(Exercise directions)
Pick out each line of the records in which the word "tail" appears.

··· Records for this exercise

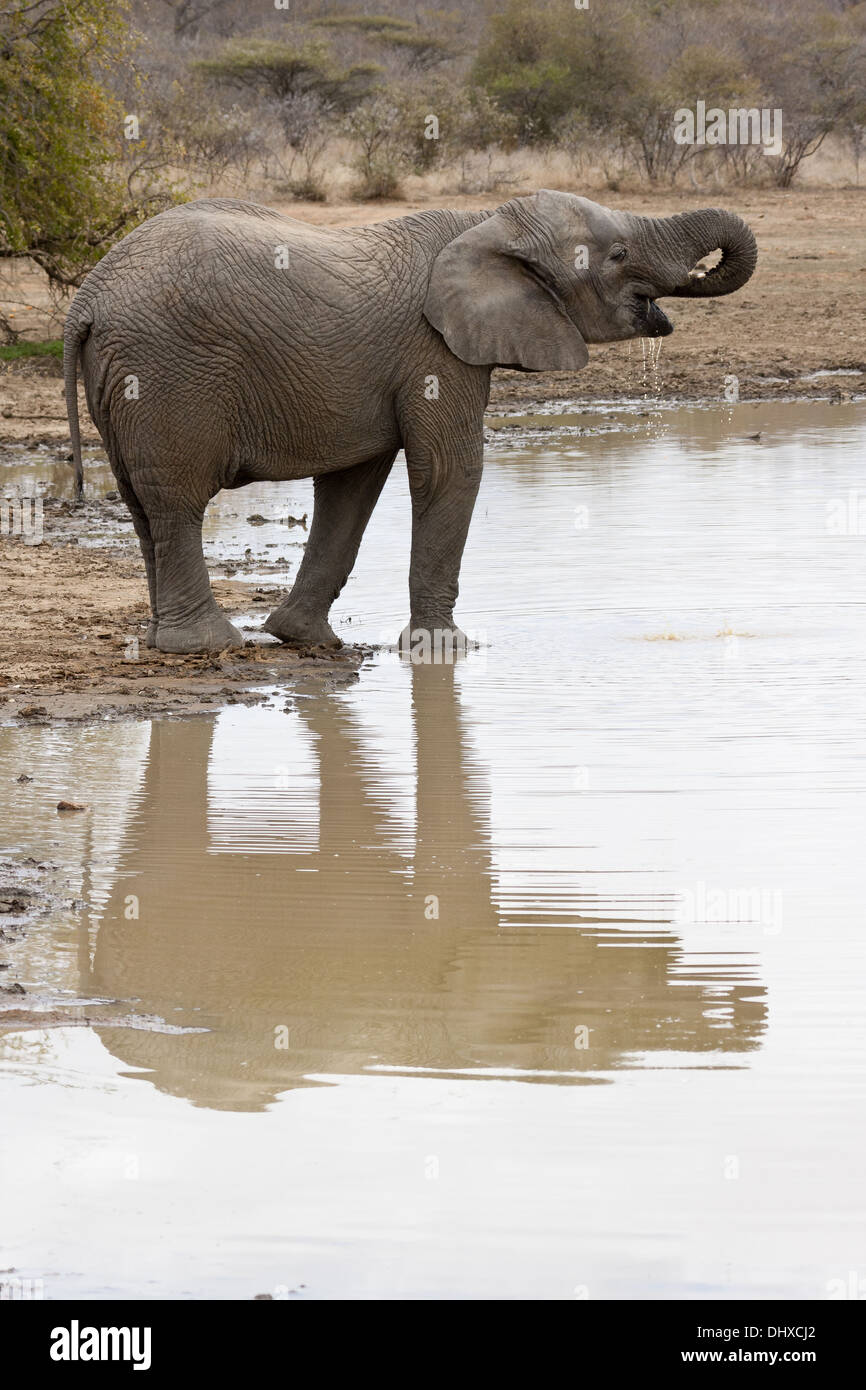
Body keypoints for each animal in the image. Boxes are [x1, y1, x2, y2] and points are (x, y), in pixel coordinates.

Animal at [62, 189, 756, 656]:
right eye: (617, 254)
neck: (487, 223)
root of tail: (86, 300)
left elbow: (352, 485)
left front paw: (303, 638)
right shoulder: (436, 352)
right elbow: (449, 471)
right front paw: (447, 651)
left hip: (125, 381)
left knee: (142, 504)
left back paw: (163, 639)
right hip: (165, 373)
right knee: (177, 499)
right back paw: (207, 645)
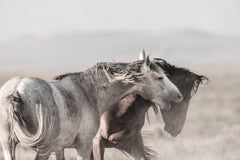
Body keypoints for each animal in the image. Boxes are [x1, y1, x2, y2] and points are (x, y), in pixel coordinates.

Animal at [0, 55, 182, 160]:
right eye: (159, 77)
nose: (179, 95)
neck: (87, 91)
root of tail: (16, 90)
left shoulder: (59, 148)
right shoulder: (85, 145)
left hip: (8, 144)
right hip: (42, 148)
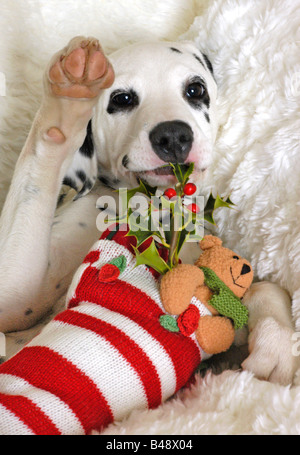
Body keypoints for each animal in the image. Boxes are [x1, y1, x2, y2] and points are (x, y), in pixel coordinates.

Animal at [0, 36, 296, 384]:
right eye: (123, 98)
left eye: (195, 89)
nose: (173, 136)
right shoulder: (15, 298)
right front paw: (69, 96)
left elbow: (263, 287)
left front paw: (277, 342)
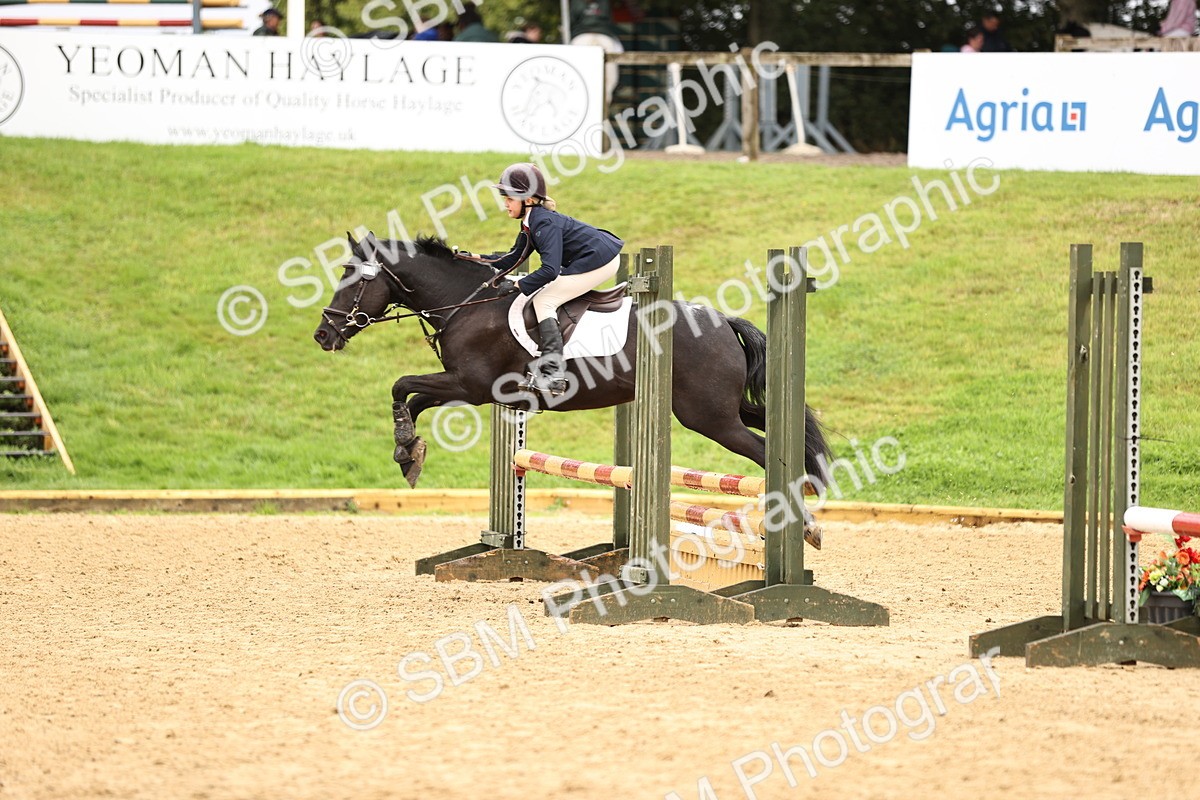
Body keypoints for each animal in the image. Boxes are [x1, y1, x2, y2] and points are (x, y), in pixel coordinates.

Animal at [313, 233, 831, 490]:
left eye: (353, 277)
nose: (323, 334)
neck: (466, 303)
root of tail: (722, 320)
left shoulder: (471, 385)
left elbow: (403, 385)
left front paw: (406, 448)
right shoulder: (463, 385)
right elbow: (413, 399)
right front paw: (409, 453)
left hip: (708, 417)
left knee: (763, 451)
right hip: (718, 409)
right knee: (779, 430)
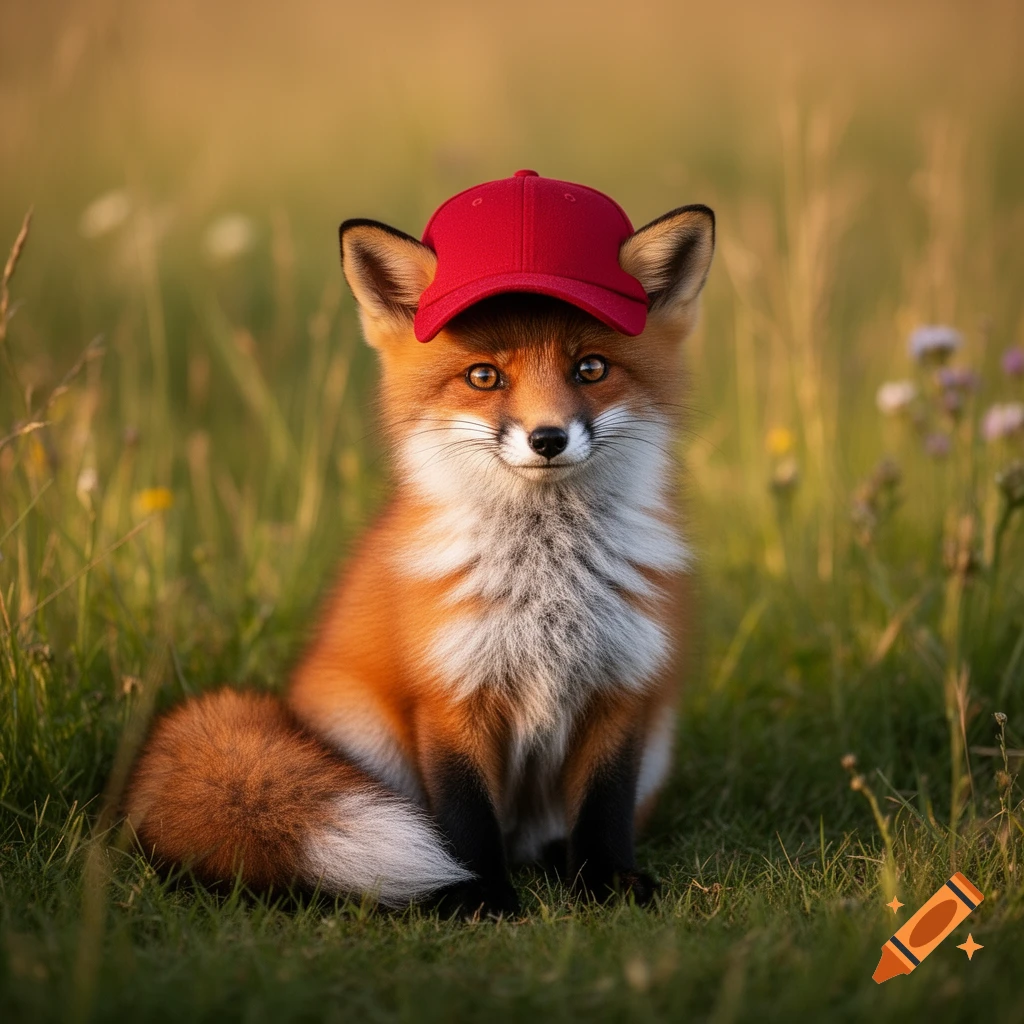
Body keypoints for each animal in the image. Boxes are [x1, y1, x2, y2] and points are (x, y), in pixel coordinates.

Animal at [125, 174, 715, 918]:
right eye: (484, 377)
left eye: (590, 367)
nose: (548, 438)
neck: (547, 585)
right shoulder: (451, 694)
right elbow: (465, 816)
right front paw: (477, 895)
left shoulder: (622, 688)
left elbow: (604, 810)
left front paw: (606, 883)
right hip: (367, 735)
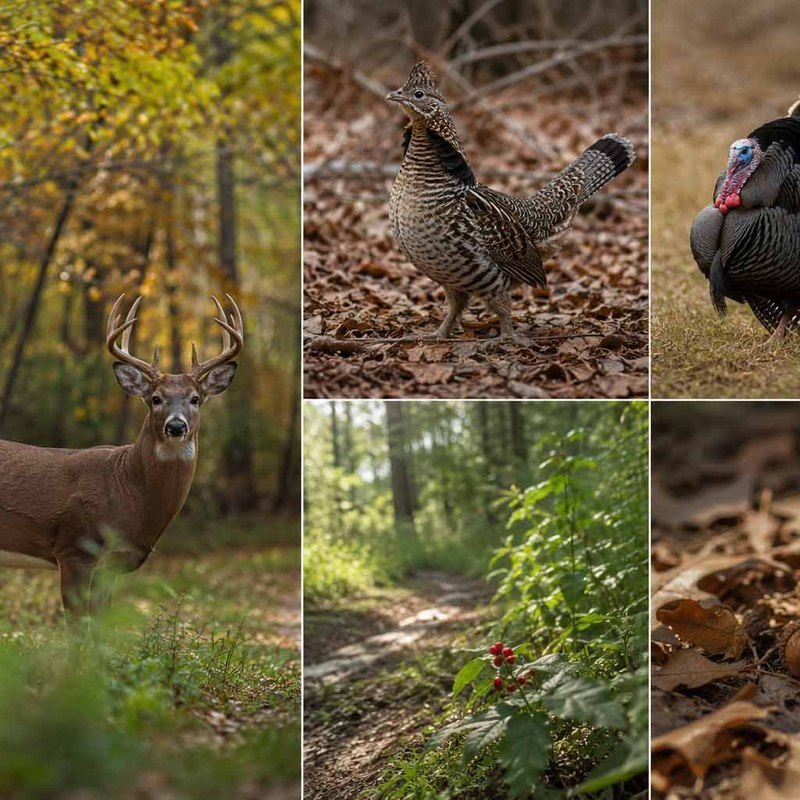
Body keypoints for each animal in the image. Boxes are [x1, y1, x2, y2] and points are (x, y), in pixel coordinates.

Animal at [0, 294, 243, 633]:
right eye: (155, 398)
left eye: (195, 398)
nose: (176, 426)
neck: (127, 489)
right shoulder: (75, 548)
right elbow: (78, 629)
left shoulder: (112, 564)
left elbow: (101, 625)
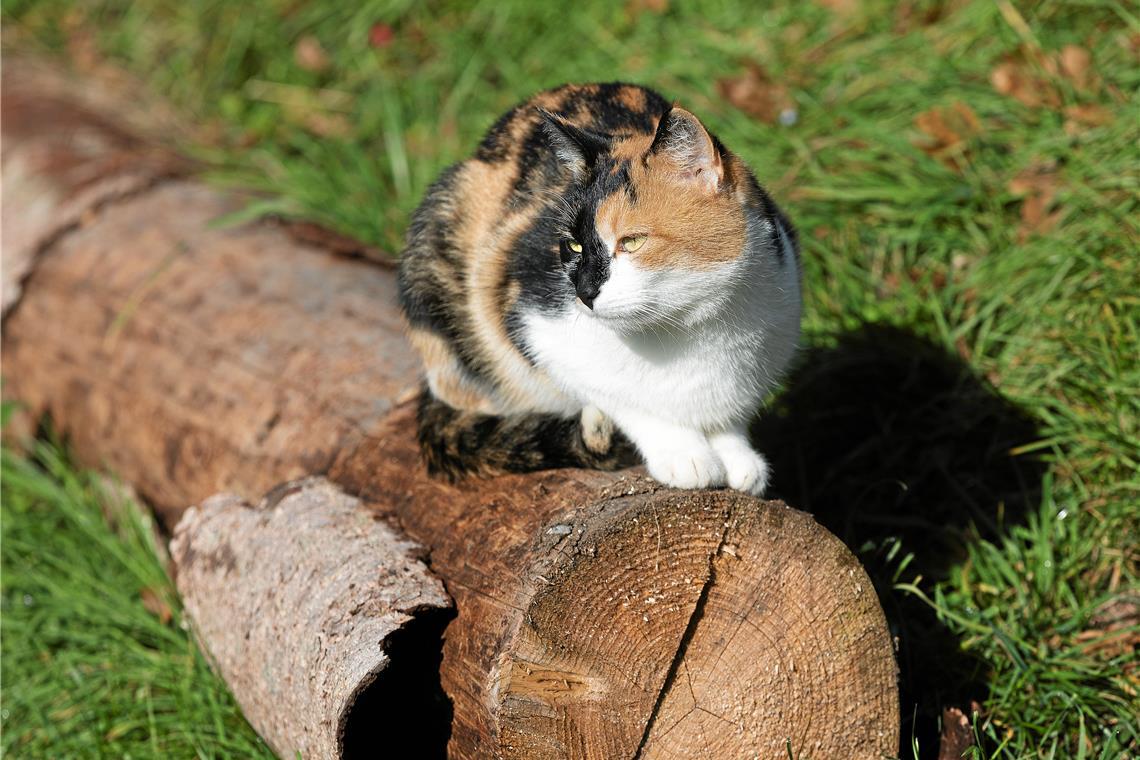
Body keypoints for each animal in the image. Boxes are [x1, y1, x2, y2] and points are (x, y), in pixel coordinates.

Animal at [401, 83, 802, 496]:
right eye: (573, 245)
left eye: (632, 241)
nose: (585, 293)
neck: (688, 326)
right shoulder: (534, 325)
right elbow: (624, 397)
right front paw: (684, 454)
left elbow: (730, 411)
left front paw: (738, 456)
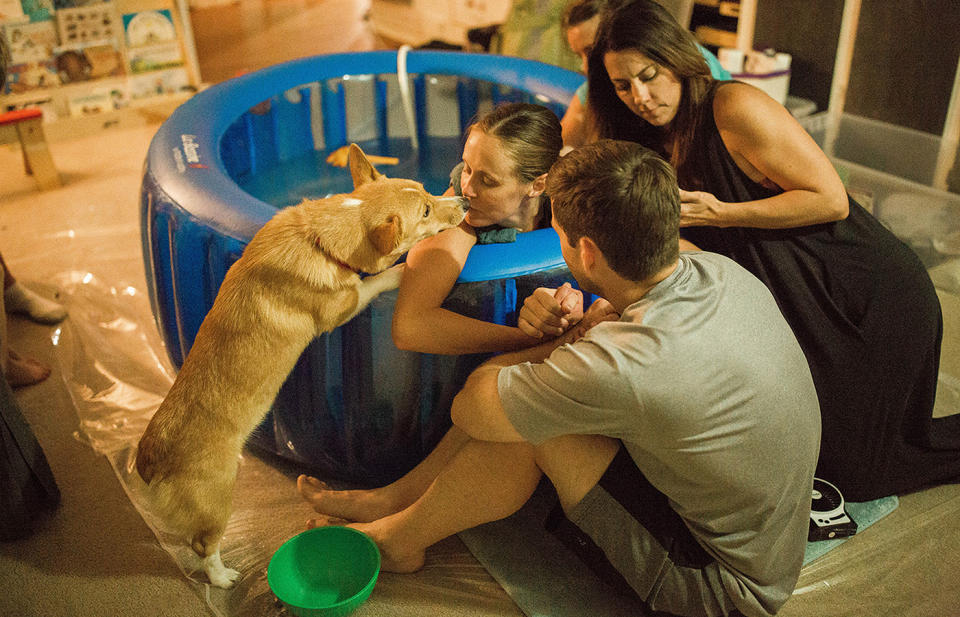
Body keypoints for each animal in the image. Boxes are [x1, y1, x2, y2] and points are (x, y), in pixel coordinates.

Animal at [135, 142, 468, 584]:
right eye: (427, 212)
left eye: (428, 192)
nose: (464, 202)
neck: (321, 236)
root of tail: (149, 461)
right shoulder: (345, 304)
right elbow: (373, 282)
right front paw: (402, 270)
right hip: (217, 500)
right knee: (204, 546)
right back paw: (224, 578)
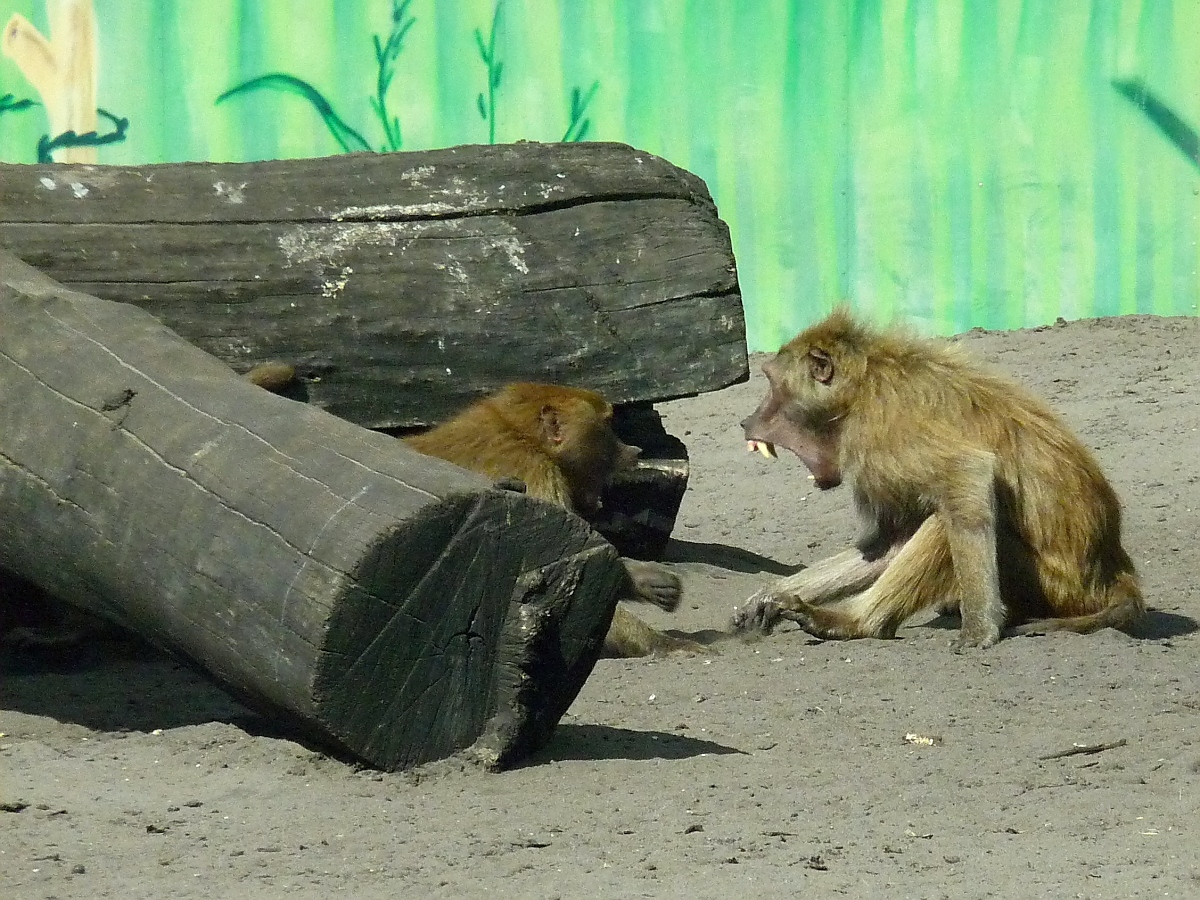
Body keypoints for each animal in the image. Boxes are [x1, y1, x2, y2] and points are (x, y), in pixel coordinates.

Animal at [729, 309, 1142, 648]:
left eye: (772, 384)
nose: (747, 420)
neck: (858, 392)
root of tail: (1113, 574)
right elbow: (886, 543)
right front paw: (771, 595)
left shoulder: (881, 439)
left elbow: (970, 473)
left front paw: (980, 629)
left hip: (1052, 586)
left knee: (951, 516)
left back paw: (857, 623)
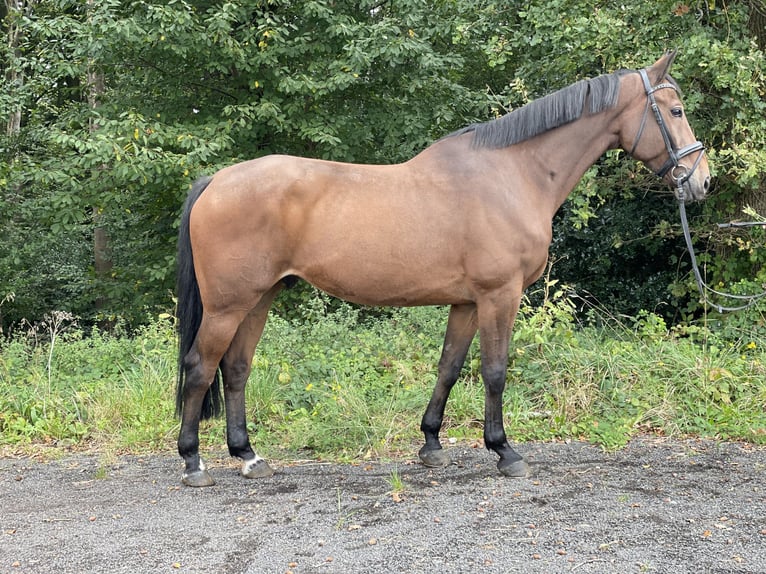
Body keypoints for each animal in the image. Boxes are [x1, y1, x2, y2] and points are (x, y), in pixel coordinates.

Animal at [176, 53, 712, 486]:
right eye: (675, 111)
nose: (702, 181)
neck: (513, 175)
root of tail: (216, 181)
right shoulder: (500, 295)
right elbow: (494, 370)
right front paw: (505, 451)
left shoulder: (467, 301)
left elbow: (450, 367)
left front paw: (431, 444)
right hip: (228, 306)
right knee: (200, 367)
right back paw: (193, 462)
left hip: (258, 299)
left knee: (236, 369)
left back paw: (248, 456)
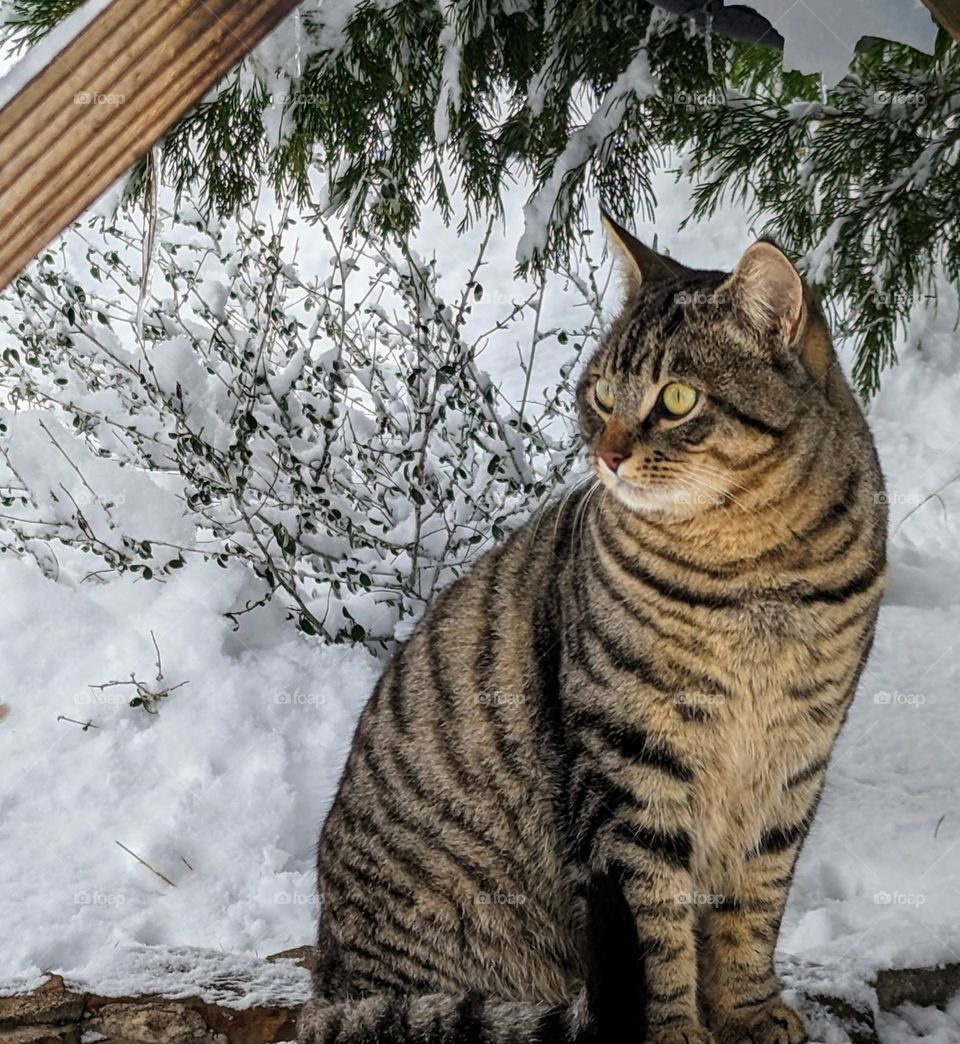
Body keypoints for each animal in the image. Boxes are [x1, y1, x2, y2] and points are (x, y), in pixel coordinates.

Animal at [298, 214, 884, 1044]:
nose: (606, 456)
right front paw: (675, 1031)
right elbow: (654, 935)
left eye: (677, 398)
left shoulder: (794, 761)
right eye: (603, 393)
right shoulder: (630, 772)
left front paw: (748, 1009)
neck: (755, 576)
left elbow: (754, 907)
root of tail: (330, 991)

······

(Exercise response)
root of tail: (86, 300)
root of tail: (16, 90)
root of tail: (722, 320)
root of tail: (149, 461)
root of tail: (1113, 574)
root of tail: (216, 181)
root of tail: (330, 991)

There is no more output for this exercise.